## THE TASK:
Could you repeat, exactly and with no pictures, only the lines from the start of the records through the line containing "asistencial."?

-------- EXTRACTED MATERIAL

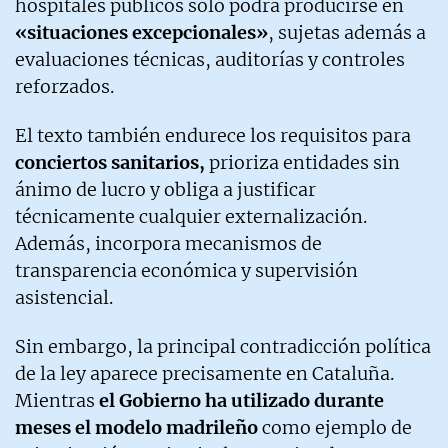
hospitales públicos solo podrá producirse en
«situaciones excepcionales»
, sujetas además a
evaluaciones técnicas, auditorías y controles
reforzados.
El texto también endurece los requisitos para
conciertos sanitarios,
prioriza entidades sin
ánimo de lucro y obliga a justificar
técnicamente cualquier externalización.
Además, incorpora mecanismos de
transparencia económica y supervisión
asistencial.
Sin embargo, la principal contradicción política
de la ley aparece precisamente en Cataluña.
Mientras
el Gobierno ha utilizado durante
meses el modelo madrileño
como ejemplo de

----------------

## TASK RESPONSE:
hospitales públicos solo podrá producirse en
«situaciones excepcionales»
, sujetas además a
evaluaciones técnicas, auditorías y controles
reforzados.
El texto también endurece los requisitos para
conciertos sanitarios,
prioriza entidades sin
ánimo de lucro y obliga a justificar
técnicamente cualquier externalización.
Además, incorpora mecanismos de
transparencia económica y supervisión
asistencial.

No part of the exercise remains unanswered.